When I did finally decide to sit still, I started to review how I got here. As an achievement the 70-mile bike ride was monumental for me physically, but as I sit here almost a month later not fully recovered, I realize how damaging some of my own actions have been in my path of non-recovery. I am generally good at asking for help when it is for someone else, but I am unable to actually ask for help for myself, when it is ok to do so; and I am unable to stop and rest, when it is essential to do so, this has hugely hindered my healing process. As a consequence, at the moment not only can I not walk properly, I cannot bear weight on my ankle, so no cycling or dancing for me for the foreseeable future. I did postpone the London to Paris bike ride this year, but Paris I am coming for you on two wheels in 2021 in sha Allah!
It is through this physical pain and this state of not fully healing that I am able to see how much more care and compassion I need to show myself. This injury has made think about how I perceive asking for help for myself. It seems I believe I should be able to take care of myself at all times, even when I am physically injured as asking for help requires me to appear vulnerable and in effect perceived weak. Although I am an advocate of the fact that vulnerability is not a sign of weakness, being in this state truly made me wonder what the statement means to me.
I realise that in my own life I have categorised vulnerability as a “positive” and “negative” type. I have linked notions of “positive” vulnerability to opening up to someone I trust, in a private space to emotionally express myself. However being emotionally distressed and appearing weak in the public eye is “negative” vulnerability. Who else has had one of those tough days where you are on your way home and you find tears just rolling down your cheeks in public? Or maybe after a week of soaking in so much stress you find yourself having a panic attack on the Central Line? If anyone else can relate, well these my sisters are signs that as independent women, we have placed an insurmountable amount of pressure on ourselves at a standard that is not humanly possible.

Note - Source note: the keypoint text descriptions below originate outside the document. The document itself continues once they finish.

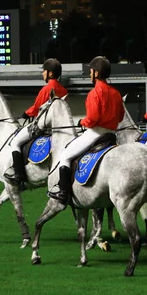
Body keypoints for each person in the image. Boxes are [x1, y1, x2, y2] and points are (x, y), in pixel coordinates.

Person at [47, 56, 124, 207]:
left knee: (65, 156)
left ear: (96, 73)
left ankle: (63, 192)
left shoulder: (95, 93)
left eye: (91, 71)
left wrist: (82, 122)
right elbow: (120, 116)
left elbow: (93, 118)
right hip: (111, 134)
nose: (90, 74)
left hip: (95, 133)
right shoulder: (116, 93)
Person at [3, 58, 68, 182]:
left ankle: (19, 174)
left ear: (50, 73)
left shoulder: (47, 89)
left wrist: (26, 113)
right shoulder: (63, 90)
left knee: (15, 142)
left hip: (41, 127)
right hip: (56, 128)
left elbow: (37, 108)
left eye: (44, 71)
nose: (42, 74)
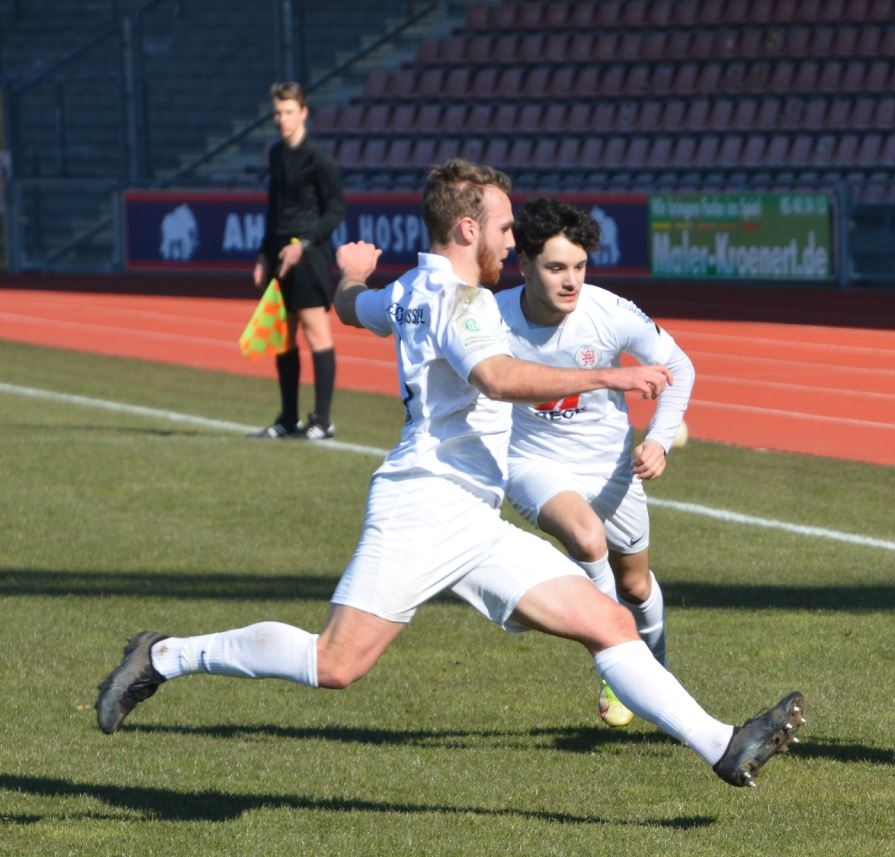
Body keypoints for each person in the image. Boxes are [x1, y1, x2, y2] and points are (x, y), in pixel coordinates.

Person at [96, 159, 804, 789]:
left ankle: (723, 743)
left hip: (471, 513)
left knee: (607, 619)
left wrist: (348, 273)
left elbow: (353, 308)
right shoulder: (461, 302)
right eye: (501, 224)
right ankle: (165, 654)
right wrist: (611, 373)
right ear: (466, 228)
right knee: (336, 663)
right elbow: (496, 377)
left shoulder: (409, 288)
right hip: (422, 504)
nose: (510, 237)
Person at [496, 198, 694, 729]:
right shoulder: (492, 319)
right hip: (534, 462)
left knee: (636, 586)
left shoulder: (608, 312)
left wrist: (659, 439)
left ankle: (656, 672)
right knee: (587, 540)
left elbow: (679, 366)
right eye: (556, 267)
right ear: (524, 265)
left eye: (579, 267)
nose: (570, 281)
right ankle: (616, 663)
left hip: (612, 468)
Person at [252, 80, 346, 440]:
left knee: (315, 332)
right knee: (283, 337)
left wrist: (302, 244)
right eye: (277, 113)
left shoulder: (318, 158)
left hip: (308, 257)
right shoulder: (276, 154)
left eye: (288, 112)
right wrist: (264, 253)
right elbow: (273, 208)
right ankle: (288, 418)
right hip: (279, 257)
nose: (282, 119)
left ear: (303, 112)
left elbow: (336, 210)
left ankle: (322, 420)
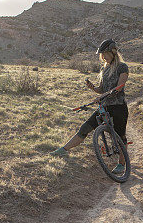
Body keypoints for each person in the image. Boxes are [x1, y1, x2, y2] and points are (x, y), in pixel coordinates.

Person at [50, 39, 129, 174]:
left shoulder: (122, 67)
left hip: (118, 107)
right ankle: (63, 150)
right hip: (105, 106)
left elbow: (119, 87)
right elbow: (101, 89)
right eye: (102, 54)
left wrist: (103, 94)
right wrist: (93, 88)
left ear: (113, 52)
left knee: (120, 137)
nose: (103, 56)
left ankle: (122, 164)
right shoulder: (105, 69)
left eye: (105, 53)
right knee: (85, 128)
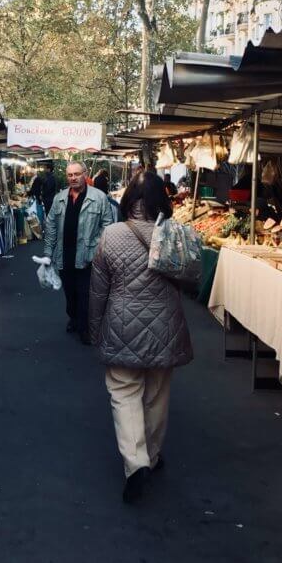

Categorising vulnerability as positive or negative is not only reductionist, it can also be harmful, as this is a very simplistic way of viewing something which is extremely complicated. I realise I need to learn to be more vulnerable, this is by starting with asking for help when I need it for myself. As otherwise I am only internally burdening myself to the point that I can no longer emotionally push forward.
So sisters, it is time that we started truly saving ourselves and we start to recognise our internal scars, pain and pressure which many of us independent women overlook. Maybe we need to extend some care and compassion to the inner woman in us and to give that woman permission to be vulnerable to fully flourish. As surely the true marker of strength isn’t the weight we can externally lift or the amount we can emotionally bury, what makes us strong and independent is being able to ask for help when we need it, so we can comfortably carry ourselves physically and fully surface emotionally.